- [EXERCISE GOAL] Beginning with the first entry, set down each one exactly as shown.

- [EXCERPTED DATA]
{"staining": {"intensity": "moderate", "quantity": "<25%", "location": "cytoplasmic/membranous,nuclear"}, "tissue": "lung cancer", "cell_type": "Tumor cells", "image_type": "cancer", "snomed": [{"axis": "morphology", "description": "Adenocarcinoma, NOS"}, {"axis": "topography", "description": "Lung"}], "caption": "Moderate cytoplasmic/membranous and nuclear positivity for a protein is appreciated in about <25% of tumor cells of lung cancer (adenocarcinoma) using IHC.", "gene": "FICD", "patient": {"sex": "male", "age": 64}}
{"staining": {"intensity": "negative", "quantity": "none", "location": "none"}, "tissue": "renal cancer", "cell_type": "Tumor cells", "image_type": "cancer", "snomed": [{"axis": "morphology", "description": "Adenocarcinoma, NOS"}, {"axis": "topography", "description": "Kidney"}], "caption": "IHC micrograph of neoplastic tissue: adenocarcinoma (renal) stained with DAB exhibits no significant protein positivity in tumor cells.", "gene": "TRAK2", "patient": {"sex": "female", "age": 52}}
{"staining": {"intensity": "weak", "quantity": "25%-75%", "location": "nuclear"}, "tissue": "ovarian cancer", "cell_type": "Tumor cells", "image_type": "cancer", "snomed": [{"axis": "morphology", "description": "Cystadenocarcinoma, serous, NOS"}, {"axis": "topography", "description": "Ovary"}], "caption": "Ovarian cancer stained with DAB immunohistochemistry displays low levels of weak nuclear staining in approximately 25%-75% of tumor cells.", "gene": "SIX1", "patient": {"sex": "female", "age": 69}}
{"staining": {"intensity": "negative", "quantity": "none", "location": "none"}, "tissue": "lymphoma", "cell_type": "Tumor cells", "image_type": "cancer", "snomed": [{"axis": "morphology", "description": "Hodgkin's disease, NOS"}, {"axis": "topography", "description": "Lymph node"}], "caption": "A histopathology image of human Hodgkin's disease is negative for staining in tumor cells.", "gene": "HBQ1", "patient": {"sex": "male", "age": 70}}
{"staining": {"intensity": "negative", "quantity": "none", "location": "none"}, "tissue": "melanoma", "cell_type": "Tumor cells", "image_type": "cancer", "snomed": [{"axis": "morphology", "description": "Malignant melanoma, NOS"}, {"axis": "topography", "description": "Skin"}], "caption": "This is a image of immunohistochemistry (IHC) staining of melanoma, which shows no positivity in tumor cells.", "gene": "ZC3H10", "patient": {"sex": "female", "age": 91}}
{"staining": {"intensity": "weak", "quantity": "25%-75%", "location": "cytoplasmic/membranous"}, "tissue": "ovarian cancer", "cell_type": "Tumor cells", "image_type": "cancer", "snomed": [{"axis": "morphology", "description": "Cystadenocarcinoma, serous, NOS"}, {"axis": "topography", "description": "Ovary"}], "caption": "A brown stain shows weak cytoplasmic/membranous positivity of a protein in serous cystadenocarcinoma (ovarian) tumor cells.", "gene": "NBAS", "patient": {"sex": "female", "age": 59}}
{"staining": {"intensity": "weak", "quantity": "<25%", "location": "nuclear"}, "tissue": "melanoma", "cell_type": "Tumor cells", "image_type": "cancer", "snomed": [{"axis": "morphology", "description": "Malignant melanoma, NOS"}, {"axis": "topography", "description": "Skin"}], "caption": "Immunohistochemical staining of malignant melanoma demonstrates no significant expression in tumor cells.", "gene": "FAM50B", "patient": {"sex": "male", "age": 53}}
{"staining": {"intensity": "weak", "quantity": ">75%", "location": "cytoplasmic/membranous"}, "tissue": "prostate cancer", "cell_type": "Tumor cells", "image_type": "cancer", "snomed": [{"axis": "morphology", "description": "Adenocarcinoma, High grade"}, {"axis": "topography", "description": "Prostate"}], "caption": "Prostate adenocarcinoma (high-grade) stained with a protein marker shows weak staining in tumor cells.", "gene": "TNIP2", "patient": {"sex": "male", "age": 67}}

- [ANSWER SECTION]
{"staining": {"intensity": "moderate", "quantity": "<25%", "location": "cytoplasmic/membranous,nuclear"}, "tissue": "lung cancer", "cell_type": "Tumor cells", "image_type": "cancer", "snomed": [{"axis": "morphology", "description": "Adenocarcinoma, NOS"}, {"axis": "topography", "description": "Lung"}], "caption": "Moderate cytoplasmic/membranous and nuclear positivity for a protein is appreciated in about <25% of tumor cells of lung cancer (adenocarcinoma) using IHC.", "gene": "FICD", "patient": {"sex": "male", "age": 64}}
{"staining": {"intensity": "negative", "quantity": "none", "location": "none"}, "tissue": "renal cancer", "cell_type": "Tumor cells", "image_type": "cancer", "snomed": [{"axis": "morphology", "description": "Adenocarcinoma, NOS"}, {"axis": "topography", "description": "Kidney"}], "caption": "IHC micrograph of neoplastic tissue: adenocarcinoma (renal) stained with DAB exhibits no significant protein positivity in tumor cells.", "gene": "TRAK2", "patient": {"sex": "female", "age": 52}}
{"staining": {"intensity": "weak", "quantity": "25%-75%", "location": "nuclear"}, "tissue": "ovarian cancer", "cell_type": "Tumor cells", "image_type": "cancer", "snomed": [{"axis": "morphology", "description": "Cystadenocarcinoma, serous, NOS"}, {"axis": "topography", "description": "Ovary"}], "caption": "Ovarian cancer stained with DAB immunohistochemistry displays low levels of weak nuclear staining in approximately 25%-75% of tumor cells.", "gene": "SIX1", "patient": {"sex": "female", "age": 69}}
{"staining": {"intensity": "negative", "quantity": "none", "location": "none"}, "tissue": "lymphoma", "cell_type": "Tumor cells", "image_type": "cancer", "snomed": [{"axis": "morphology", "description": "Hodgkin's disease, NOS"}, {"axis": "topography", "description": "Lymph node"}], "caption": "A histopathology image of human Hodgkin's disease is negative for staining in tumor cells.", "gene": "HBQ1", "patient": {"sex": "male", "age": 70}}
{"staining": {"intensity": "negative", "quantity": "none", "location": "none"}, "tissue": "melanoma", "cell_type": "Tumor cells", "image_type": "cancer", "snomed": [{"axis": "morphology", "description": "Malignant melanoma, NOS"}, {"axis": "topography", "description": "Skin"}], "caption": "This is a image of immunohistochemistry (IHC) staining of melanoma, which shows no positivity in tumor cells.", "gene": "ZC3H10", "patient": {"sex": "female", "age": 91}}
{"staining": {"intensity": "weak", "quantity": "25%-75%", "location": "cytoplasmic/membranous"}, "tissue": "ovarian cancer", "cell_type": "Tumor cells", "image_type": "cancer", "snomed": [{"axis": "morphology", "description": "Cystadenocarcinoma, serous, NOS"}, {"axis": "topography", "description": "Ovary"}], "caption": "A brown stain shows weak cytoplasmic/membranous positivity of a protein in serous cystadenocarcinoma (ovarian) tumor cells.", "gene": "NBAS", "patient": {"sex": "female", "age": 59}}
{"staining": {"intensity": "weak", "quantity": "<25%", "location": "nuclear"}, "tissue": "melanoma", "cell_type": "Tumor cells", "image_type": "cancer", "snomed": [{"axis": "morphology", "description": "Malignant melanoma, NOS"}, {"axis": "topography", "description": "Skin"}], "caption": "Immunohistochemical staining of malignant melanoma demonstrates no significant expression in tumor cells.", "gene": "FAM50B", "patient": {"sex": "male", "age": 53}}
{"staining": {"intensity": "weak", "quantity": ">75%", "location": "cytoplasmic/membranous"}, "tissue": "prostate cancer", "cell_type": "Tumor cells", "image_type": "cancer", "snomed": [{"axis": "morphology", "description": "Adenocarcinoma, High grade"}, {"axis": "topography", "description": "Prostate"}], "caption": "Prostate adenocarcinoma (high-grade) stained with a protein marker shows weak staining in tumor cells.", "gene": "TNIP2", "patient": {"sex": "male", "age": 67}}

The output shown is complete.